» WORK TO BE COMPLETED
Could you repeat, unchanged, the stretch of the records below from the line containing "family: Parulidae" through the line containing "family: Asteraceae", with both of those lines included?

──────────────────────────────

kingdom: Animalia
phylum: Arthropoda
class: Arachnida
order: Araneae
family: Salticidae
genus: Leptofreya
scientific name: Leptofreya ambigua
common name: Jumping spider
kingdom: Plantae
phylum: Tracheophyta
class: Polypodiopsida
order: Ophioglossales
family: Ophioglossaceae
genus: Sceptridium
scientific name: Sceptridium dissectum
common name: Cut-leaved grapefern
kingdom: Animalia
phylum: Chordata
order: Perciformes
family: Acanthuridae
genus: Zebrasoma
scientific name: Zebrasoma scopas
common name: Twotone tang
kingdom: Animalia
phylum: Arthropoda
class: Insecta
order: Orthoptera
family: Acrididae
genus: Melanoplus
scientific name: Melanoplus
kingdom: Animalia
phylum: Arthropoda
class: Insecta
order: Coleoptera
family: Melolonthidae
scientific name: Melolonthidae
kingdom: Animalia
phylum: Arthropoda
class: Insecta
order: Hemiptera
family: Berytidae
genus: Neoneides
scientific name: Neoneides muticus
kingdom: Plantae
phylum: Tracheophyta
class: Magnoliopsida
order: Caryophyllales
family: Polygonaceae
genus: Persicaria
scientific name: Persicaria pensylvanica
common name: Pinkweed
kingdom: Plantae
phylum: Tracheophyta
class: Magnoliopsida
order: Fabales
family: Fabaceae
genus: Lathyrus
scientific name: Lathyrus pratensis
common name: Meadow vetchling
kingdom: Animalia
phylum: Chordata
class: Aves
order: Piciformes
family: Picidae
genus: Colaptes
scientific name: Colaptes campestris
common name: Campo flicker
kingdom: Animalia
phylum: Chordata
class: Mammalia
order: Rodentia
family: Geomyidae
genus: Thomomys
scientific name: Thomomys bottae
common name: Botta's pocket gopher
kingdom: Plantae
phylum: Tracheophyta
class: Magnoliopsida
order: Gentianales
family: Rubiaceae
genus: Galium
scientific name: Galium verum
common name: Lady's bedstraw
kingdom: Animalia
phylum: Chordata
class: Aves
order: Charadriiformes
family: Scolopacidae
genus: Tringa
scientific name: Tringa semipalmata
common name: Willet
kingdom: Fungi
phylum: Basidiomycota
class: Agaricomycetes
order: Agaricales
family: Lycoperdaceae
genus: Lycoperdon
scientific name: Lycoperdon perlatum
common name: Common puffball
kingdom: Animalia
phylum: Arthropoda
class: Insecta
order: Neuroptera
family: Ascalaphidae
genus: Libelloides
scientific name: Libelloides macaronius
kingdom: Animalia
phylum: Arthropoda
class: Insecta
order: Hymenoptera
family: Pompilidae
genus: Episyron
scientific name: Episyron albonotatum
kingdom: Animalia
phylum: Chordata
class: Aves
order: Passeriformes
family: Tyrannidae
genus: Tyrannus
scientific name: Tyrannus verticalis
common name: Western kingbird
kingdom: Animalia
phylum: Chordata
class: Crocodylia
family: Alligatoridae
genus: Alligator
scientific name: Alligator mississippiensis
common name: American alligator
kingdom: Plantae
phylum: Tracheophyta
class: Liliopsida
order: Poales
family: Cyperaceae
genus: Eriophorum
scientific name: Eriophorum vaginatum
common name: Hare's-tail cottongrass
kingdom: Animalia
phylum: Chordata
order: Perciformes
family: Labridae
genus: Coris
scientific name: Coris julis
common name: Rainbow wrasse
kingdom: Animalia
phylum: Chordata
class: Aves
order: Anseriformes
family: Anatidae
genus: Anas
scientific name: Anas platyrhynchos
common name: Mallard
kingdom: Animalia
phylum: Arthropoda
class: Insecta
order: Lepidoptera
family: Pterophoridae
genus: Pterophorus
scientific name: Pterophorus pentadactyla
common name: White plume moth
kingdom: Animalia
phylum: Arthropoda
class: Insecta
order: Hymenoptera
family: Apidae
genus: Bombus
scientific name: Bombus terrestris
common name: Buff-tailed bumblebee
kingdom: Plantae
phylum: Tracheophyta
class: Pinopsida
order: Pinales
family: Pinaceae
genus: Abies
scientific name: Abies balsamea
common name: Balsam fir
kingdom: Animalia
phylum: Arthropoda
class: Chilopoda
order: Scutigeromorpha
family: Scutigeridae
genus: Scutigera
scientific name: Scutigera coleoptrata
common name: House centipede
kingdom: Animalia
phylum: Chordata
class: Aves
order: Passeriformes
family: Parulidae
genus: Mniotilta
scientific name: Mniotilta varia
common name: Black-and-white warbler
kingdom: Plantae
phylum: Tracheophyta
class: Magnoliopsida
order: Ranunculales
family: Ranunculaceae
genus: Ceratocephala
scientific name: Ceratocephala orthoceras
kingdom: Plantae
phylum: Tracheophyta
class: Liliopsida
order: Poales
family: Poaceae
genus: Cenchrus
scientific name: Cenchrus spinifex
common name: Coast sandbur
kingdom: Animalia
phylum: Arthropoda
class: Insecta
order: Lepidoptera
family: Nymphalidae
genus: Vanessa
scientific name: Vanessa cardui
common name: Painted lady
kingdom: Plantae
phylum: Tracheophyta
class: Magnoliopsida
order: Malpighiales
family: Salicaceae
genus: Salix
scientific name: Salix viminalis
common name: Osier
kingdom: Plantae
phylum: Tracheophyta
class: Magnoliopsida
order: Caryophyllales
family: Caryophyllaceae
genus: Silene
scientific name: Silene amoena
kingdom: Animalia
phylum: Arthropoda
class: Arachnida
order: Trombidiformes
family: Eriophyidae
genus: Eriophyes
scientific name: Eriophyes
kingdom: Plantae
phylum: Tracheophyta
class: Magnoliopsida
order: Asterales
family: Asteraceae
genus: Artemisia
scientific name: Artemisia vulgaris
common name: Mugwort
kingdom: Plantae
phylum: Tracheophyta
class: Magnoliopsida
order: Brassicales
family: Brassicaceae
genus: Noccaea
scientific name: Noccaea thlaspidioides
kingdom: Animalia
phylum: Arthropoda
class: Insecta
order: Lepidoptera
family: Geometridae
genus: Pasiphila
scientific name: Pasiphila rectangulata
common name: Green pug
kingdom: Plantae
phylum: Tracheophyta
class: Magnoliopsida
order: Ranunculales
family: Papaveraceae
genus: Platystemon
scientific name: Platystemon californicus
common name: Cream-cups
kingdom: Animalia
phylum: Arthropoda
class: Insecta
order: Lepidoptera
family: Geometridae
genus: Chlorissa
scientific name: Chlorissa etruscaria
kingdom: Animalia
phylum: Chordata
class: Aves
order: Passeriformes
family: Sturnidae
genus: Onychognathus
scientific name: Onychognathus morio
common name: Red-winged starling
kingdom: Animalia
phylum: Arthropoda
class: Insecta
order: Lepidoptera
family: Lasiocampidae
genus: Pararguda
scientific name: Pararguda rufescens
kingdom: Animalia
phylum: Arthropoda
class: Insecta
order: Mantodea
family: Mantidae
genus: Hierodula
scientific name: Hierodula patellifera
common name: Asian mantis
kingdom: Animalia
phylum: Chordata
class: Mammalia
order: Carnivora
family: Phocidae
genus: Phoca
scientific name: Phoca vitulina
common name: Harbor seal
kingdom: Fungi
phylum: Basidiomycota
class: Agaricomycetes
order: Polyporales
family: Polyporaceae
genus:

──────────────────────────────

» RESULT FOR THIS EXERCISE
family: Parulidae
genus: Mniotilta
scientific name: Mniotilta varia
common name: Black-and-white warbler
kingdom: Plantae
phylum: Tracheophyta
class: Magnoliopsida
order: Ranunculales
family: Ranunculaceae
genus: Ceratocephala
scientific name: Ceratocephala orthoceras
kingdom: Plantae
phylum: Tracheophyta
class: Liliopsida
order: Poales
family: Poaceae
genus: Cenchrus
scientific name: Cenchrus spinifex
common name: Coast sandbur
kingdom: Animalia
phylum: Arthropoda
class: Insecta
order: Lepidoptera
family: Nymphalidae
genus: Vanessa
scientific name: Vanessa cardui
common name: Painted lady
kingdom: Plantae
phylum: Tracheophyta
class: Magnoliopsida
order: Malpighiales
family: Salicaceae
genus: Salix
scientific name: Salix viminalis
common name: Osier
kingdom: Plantae
phylum: Tracheophyta
class: Magnoliopsida
order: Caryophyllales
family: Caryophyllaceae
genus: Silene
scientific name: Silene amoena
kingdom: Animalia
phylum: Arthropoda
class: Arachnida
order: Trombidiformes
family: Eriophyidae
genus: Eriophyes
scientific name: Eriophyes
kingdom: Plantae
phylum: Tracheophyta
class: Magnoliopsida
order: Asterales
family: Asteraceae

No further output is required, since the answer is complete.